The primary advantage of `frand` over `crypto/rand` is speed: when generating
large amounts of random data, `frand` is 20x faster than `crypto/rand`, and over
100x faster when generating data in parallel. `frand` is also far more
convenient to use than `crypto/rand`, as its methods cannot return errors, and
helper methods such as `Intn` and `Perm` are provided. In short, it is as fast
and convenient as `math/rand`, but far more secure.

## Design

`frand` was previously implemented as a [FKE-CSPRNG](https://blog.cr.yp.to/20170723-random.html).
Since the addition of `ChaCha8` in Go 1.23, this is no longer necessary, as the
stdlib generator is equally fast and secure. If you're curious about the old
implementation, you can read about it [here](https://github.com/lukechampine/frand/blob/3f951cc7c03d029aba12f89106666489fd8c769b/README.md).

Calls to global functions like `Read` and `Intn` are serviced by a `sync.Pool`
of generators derived from the master generator. This allows `frand` to scale
near-linearly across CPU cores, which is what makes it so much faster than
`crypto/rand` and `math/rand` in parallel benchmarks.

## Security

This is a slightly hot take, but I do not believe there is a meaningful
difference in security between using `crypto/rand` and a `crypto/rand`-seeded
ChaCha8 generator. There are caveats, of course: for example, since the
generator is in userspace, it is somewhat easier to access its internal state
and predict future. But if an attacker can access the internal state of your
program, surely you have bigger fish to fry. If `crypto/rand` makes you feel
safer, great, use it. But I don't think it's actually any more secure.

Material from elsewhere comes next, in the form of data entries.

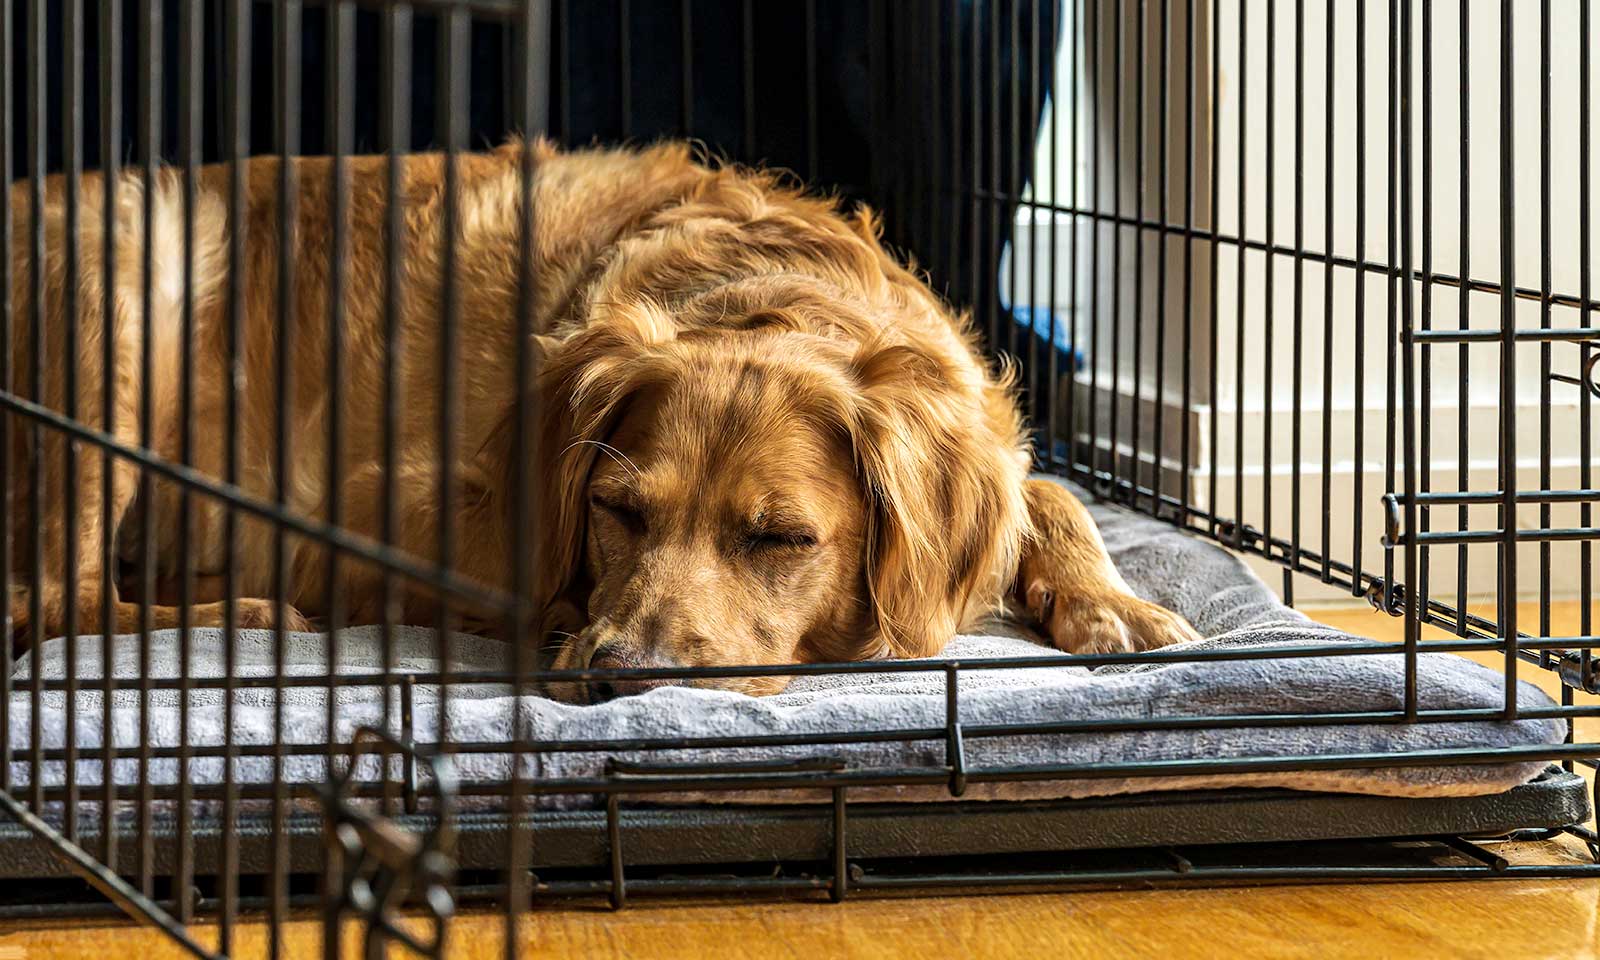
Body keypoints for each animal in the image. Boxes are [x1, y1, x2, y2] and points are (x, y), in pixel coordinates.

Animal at [6, 140, 1196, 697]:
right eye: (617, 511)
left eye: (781, 540)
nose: (620, 670)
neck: (761, 291)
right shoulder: (387, 504)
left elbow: (1045, 490)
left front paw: (1113, 602)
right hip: (128, 272)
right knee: (62, 602)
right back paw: (246, 616)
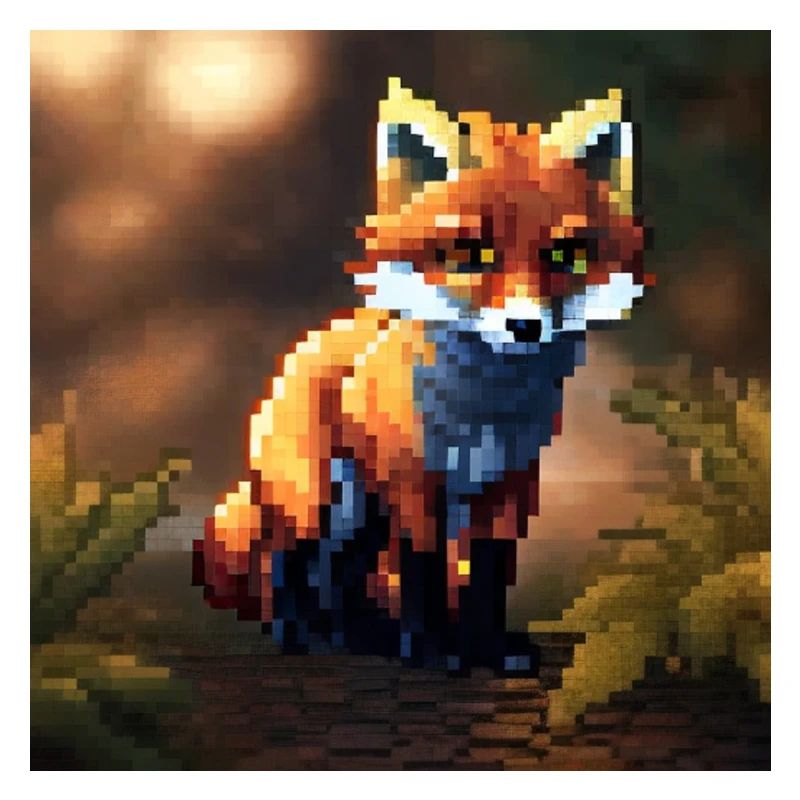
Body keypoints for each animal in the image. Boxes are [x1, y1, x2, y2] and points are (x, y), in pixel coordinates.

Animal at [193, 78, 651, 674]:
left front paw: (487, 649)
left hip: (363, 515)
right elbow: (425, 571)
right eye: (470, 254)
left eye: (567, 255)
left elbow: (488, 576)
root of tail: (306, 343)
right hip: (319, 500)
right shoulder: (416, 485)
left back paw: (359, 636)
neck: (484, 411)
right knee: (288, 561)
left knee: (342, 576)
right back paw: (298, 633)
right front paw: (434, 651)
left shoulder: (509, 487)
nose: (525, 326)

Even if you aren't comfortable using `frand` for critical secrets, you should
still use it everywhere you would normally use an insecure PRNG like
`math/rand`. Go programmers frequently use `math/rand` because it is faster and
more convenient than `crypto/rand`, and only use `crypto/rand` when "true"
randomness is required. This is an unfortunate state of affairs, because misuse
of `math/rand` can lead to bugs or vulnerabilities. For example, using
`math/rand` to generate "random" test cases will produce identical coverage from
run-to-run if the generator is left unseeded. More seriously, using `math/rand`
to salt a hash table may make your program [vulnerable to denial of service attacks](https://stackoverflow.com/questions/52184366/why-does-hashmap-need-a-cryptographically-secure-hashing-function).
Substituting `frand` for `math/rand` would avoid both of these outcomes.